[Stored data entries]
· · · · · · ·
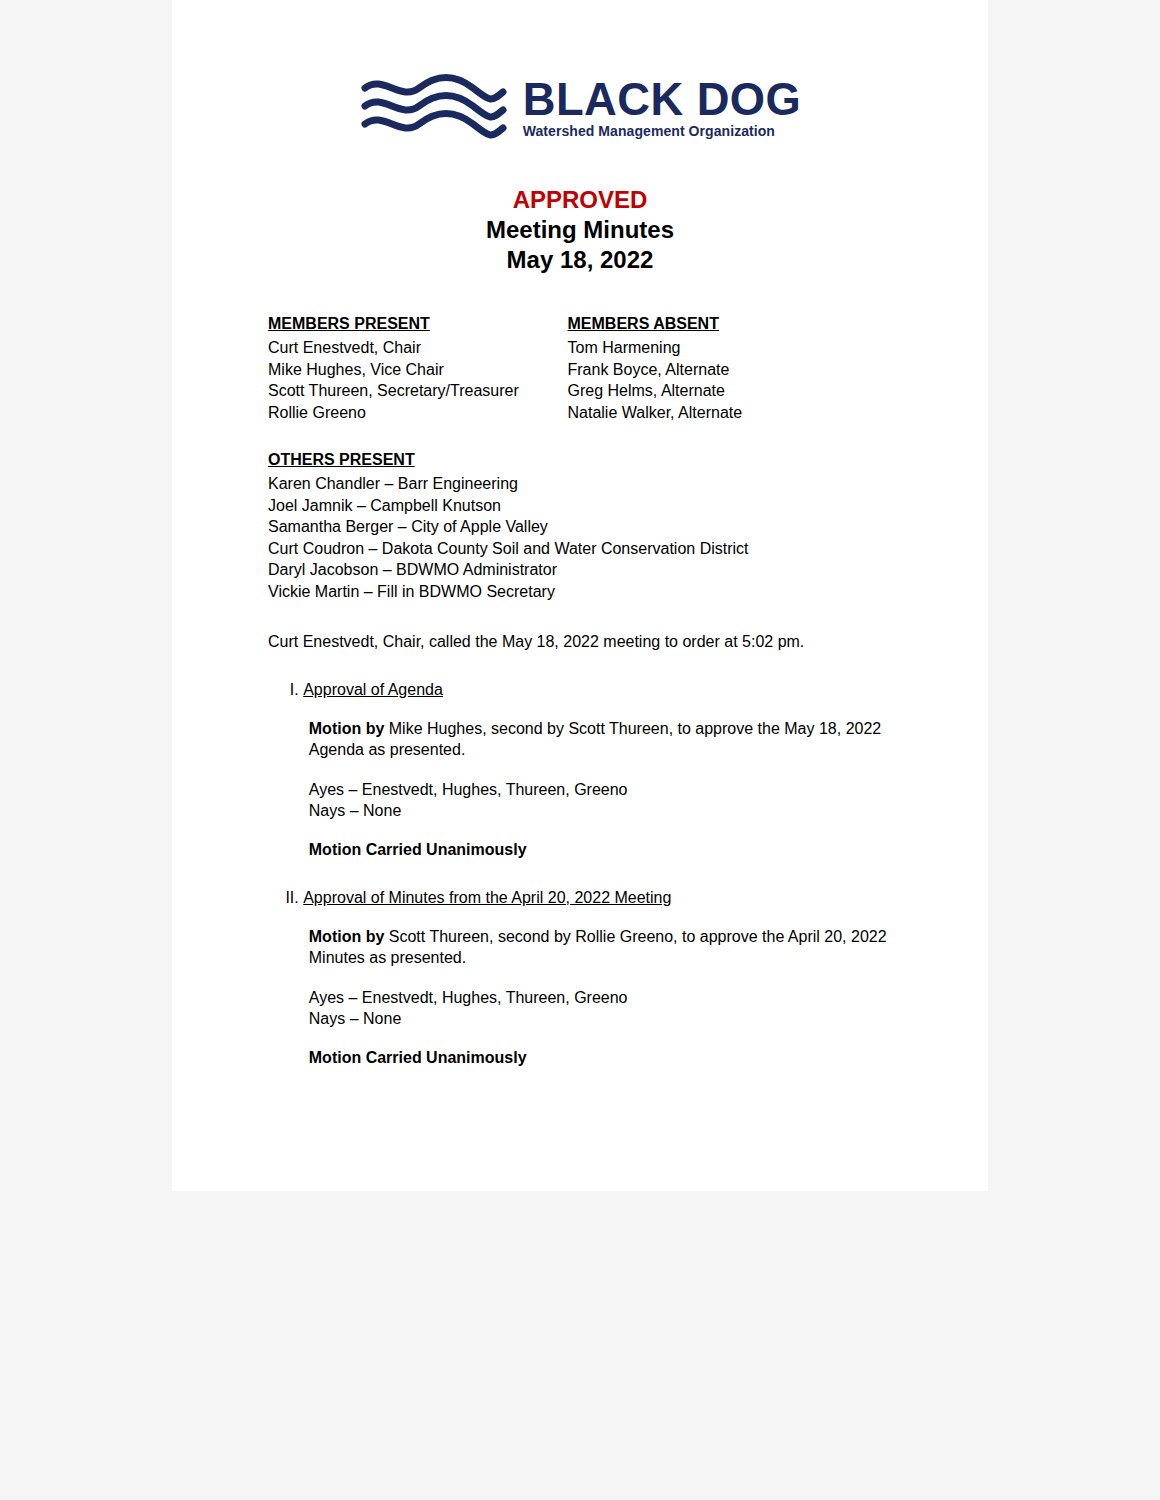BLACK DOG
Watershed Management Organization
APPROVED
Meeting Minutes
May 18, 2022
| MEMBERS PRESENT | MEMBERS ABSENT |
| --- | --- |
| Curt Enestvedt, Chair Mike Hughes, Vice Chair Scott Thureen, Secretary/Treasurer Rollie Greeno | Tom Harmening Frank Boyce, Alternate Greg Helms, Alternate Natalie Walker, Alternate |
OTHERS PRESENT
Karen Chandler – Barr Engineering
Joel Jamnik – Campbell Knutson
Samantha Berger – City of Apple Valley
Curt Coudron – Dakota County Soil and Water Conservation District
Daryl Jacobson – BDWMO Administrator
Vickie Martin – Fill in BDWMO Secretary
Curt Enestvedt, Chair, called the May 18, 2022 meeting to order at 5:02 pm.
Approval of Agenda
Motion by Mike Hughes, second by Scott Thureen, to approve the May 18, 2022 Agenda as presented.
Ayes – Enestvedt, Hughes, Thureen, Greeno
Nays – None
Motion Carried Unanimously
Approval of Minutes from the April 20, 2022 Meeting
Motion by Scott Thureen, second by Rollie Greeno, to approve the April 20, 2022 Minutes as presented.
Ayes – Enestvedt, Hughes, Thureen, Greeno
Nays – None
Motion Carried Unanimously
· · · · · · ·
### WHAT IS BEING ASKED
Drop the images and return the data verbatim.

### OUTPUT
BLACK DOG
Watershed Management Organization
APPROVED
Meeting Minutes
May 18, 2022
| MEMBERS PRESENT | MEMBERS ABSENT |
| --- | --- |
| Curt Enestvedt, Chair Mike Hughes, Vice Chair Scott Thureen, Secretary/Treasurer Rollie Greeno | Tom Harmening Frank Boyce, Alternate Greg Helms, Alternate Natalie Walker, Alternate |
OTHERS PRESENT
Karen Chandler – Barr Engineering
Joel Jamnik – Campbell Knutson
Samantha Berger – City of Apple Valley
Curt Coudron – Dakota County Soil and Water Conservation District
Daryl Jacobson – BDWMO Administrator
Vickie Martin – Fill in BDWMO Secretary
Curt Enestvedt, Chair, called the May 18, 2022 meeting to order at 5:02 pm.
Approval of Agenda
Motion by Mike Hughes, second by Scott Thureen, to approve the May 18, 2022 Agenda as presented.
Ayes – Enestvedt, Hughes, Thureen, Greeno
Nays – None
Motion Carried Unanimously
Approval of Minutes from the April 20, 2022 Meeting
Motion by Scott Thureen, second by Rollie Greeno, to approve the April 20, 2022 Minutes as presented.
Ayes – Enestvedt, Hughes, Thureen, Greeno
Nays – None
Motion Carried Unanimously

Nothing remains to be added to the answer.